## Page excerpt
* Begin *

20. An automatic shut-off nozzle comprising a body having an inlet
and an outlet, a valve in said body controlling flow of liquid from
said inlet, manual operated means controlling the operation of said
valve, a spout communicating with said outlet, said spout being
insertable into a tank through an opening therein to allow the
liquid to be dispensed therein, release means movable in one
direction to release said manual operated means in response to
either pressure in the tank exceeding a predetermined pressure or
the liquid in the tank reaching a predetermined level and acting on
said manual operated means to allow closing of said valve and
stoppage of liquid flow through said body, a first chamber, a first
diaphragm forming a wall of said first chamber, means communicating
said first chamber with the tank, said first diaphragm having its
exterior surface subjected to atmospheric pressure, a second
chamber, a second diaphragm forming a wall of said chamber, said
second diaphragm having its exterior surface subjected to
atmospheric pressure, vapor return means communicating the tank
with the vapor collection source, means communicating said second
chamber with said vapor return means, said first and second
diaphragm being disposed in planes substantially perpendicular to
each other, first responsive means responsive to said first
diaphragm moving in response to the liquid in the tank reaching the
predetermined level to act on said release means to move said
release means in the one direction to cause movement of said valve
to its closed position, and second responsive means responsive to
said second diaphragm moving in response to the pressure in the
tank exceeding the predetermined pressure to act on said release
means to move said release means in the one direction to cause
movement of said valve to its closed position, said second
responsive means being separate from said first responsive means.
Description
This invention relates to a vapor recovery nozzle having an
automatic shut-off mechanism responsive to the liquid reaching a
predetermined level in a tank being filled or the pressure in the
tank being filled exceeding a predetermined pressure and, more
particulary, to a vapor recovery nozzle having an automatic
shut-off mechanism with two separate diaphragms responsive to the
two different conditions.

* End *

## Excerpted records
* Begin *

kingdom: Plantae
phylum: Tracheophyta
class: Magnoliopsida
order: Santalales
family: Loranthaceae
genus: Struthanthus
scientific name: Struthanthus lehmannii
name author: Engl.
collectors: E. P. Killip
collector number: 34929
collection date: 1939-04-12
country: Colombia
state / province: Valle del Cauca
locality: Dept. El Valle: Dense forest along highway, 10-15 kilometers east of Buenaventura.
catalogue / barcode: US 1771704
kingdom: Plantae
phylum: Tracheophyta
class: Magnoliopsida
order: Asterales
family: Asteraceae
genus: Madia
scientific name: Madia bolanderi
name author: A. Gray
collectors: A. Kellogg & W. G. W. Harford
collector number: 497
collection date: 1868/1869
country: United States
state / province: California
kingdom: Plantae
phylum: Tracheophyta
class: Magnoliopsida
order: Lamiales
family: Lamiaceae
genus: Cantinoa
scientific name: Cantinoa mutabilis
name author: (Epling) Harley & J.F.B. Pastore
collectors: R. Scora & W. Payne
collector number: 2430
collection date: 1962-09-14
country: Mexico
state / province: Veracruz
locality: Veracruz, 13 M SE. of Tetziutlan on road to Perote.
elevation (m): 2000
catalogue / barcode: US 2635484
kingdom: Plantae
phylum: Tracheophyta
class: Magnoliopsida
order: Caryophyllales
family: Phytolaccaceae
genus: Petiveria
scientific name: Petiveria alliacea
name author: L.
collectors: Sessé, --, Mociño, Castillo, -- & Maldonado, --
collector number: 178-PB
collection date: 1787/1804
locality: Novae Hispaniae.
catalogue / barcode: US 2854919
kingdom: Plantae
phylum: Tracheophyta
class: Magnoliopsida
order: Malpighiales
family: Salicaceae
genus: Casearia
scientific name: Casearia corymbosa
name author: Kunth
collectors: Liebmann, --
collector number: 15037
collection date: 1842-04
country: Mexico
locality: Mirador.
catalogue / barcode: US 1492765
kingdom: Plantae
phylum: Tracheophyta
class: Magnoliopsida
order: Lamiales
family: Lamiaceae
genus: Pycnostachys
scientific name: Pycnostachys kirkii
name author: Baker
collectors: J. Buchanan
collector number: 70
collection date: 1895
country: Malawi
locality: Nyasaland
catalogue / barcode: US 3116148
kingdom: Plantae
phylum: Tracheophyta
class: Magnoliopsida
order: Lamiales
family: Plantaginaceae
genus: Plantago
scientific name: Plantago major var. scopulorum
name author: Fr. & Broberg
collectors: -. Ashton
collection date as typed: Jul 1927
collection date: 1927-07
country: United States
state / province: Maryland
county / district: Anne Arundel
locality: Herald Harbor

* End *

## Stated exercise 1
In the shut-off nozzle patent excerpt, how are the first and second diaphragms positioned relative to each other?
## Stated exercise 2
Take the shut-off nozzle patent excerpt further, starting after its final sentence.

## Task result 1
They are disposed in planes substantially perpendicular to each other.

## Task result 2
Various types of vapor recovery nozzles having one or two
diaphragms to stop flow through the nozzle when the liquid in the
tank being filled reaches a predetermined level or the pressure in
the tank exceeds a predetermined pressure are shown and described
in U.S. Pat. No. 3,811,486 to Wood, U.S. Pat. No. 3,823,752 to
Lasater et al, U.S. Pat. No. 3,835,899 to Holder, Jr., and U.S.
Pat. No. 3,974,865 to Fenton et al.
The aforesaid Fenton et al patent has a vapor recovery nozzle
through which flow is automatically stopped in response to the
liquid in the tank being filled reaching a predetermined level or
the pressure in the tank exceeding a predetermined pressure. The
vapor recovery nozzle of the aforesaid Fenton et al patent includes
a pair of diaphragms disposed in planes substantially parallel to
each other with a first diaphragm, which is responsive to the
liquid in the tank reaching the predetermined level, being
connected to a U-shaped bracket having a pair of elongated slots
through which a pair of latching rollers extends. The second
diaphragm, which is responsive to the pressure in the tank
exceeding the predetermined pressure, has a U-shaped bracket
connected thereto for receiving the pair of latching rollers in a
recess in the end of each of its pair of arms.
The movement of each of the diaphragms to move the rollers out of
their latching position in a recess in a slide member is in the
same direction. However, it is necessary to have the first
diaphragm, which has one side responding to the liquid level in the
tank, have its other side exposed to the pressure in the tank.
Otherwise, the pressure from the tank, which also acts on the one
side of the first diaphragm, would move the bracket connected to
the first diaphragm in the direction in which it would hold the
rollers in their latching position while the second diaphragm would
want to move the rollers in the opposite direction when the
pressure in the tank exceeded the predetermined pressure. Because
the rollers are captured in the elongated slots in the U-shaped
bracket attached to the first diaphragm, the pressure acting on the
first diaphragm would prevent the latching rollers from being moved
out of the recess in the slide member.
To avoid this, the first diaphragm of the aforesaid Fenton et al
patent has its other side exposed to an area having the pressure in
the vapor recovery passage and through which the slide member
moves. This requires a very tight sealing arrangement of the area
to prevent leakage of vapors therefrom and to maintain the area
sealed.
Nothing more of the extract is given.